Data records Block Start

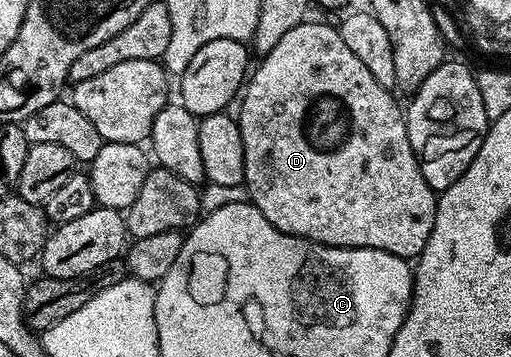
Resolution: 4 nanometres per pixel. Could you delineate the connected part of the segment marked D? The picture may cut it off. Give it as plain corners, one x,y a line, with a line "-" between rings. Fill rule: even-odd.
308,20
297,28
285,32
281,40
277,40
277,48
262,55
259,67
254,67
242,95
243,107
237,113
237,121
241,128
241,140
245,144
245,176
243,181
247,187
247,197
251,205
256,206
277,228
286,234
298,238
308,238
326,246
372,246
375,250
384,250
393,256
401,256
408,260
418,259
425,248
435,223
436,191
429,188
425,176
421,176
419,158
413,152
407,135
407,119
402,105
395,103
392,91
388,87
377,84
373,80
369,68
349,52
345,40
341,40
338,29
334,25
326,26
323,22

Data records Block End

**What is expected:**
The records are to be retyped in full and exactly, with no image carried over.

**Solution to this task:**
Resolution: 4 nanometres per pixel. Could you delineate the connected part of the segment marked D? The picture may cut it off. Give it as plain corners, one x,y a line, with a line "-" between rings. Fill rule: even-odd.
308,20
297,28
285,32
281,40
277,40
277,48
262,55
259,67
254,67
242,95
243,107
237,113
237,121
241,128
241,140
245,144
245,176
243,181
247,187
247,197
251,205
256,206
277,228
286,234
298,238
308,238
326,246
372,246
375,250
384,250
393,256
401,256
408,260
418,259
425,248
435,223
436,191
429,188
425,176
421,176
419,158
413,152
407,135
407,119
402,105
395,103
392,91
388,87
377,84
373,80
369,68
349,52
345,40
341,40
338,29
334,25
326,26
323,22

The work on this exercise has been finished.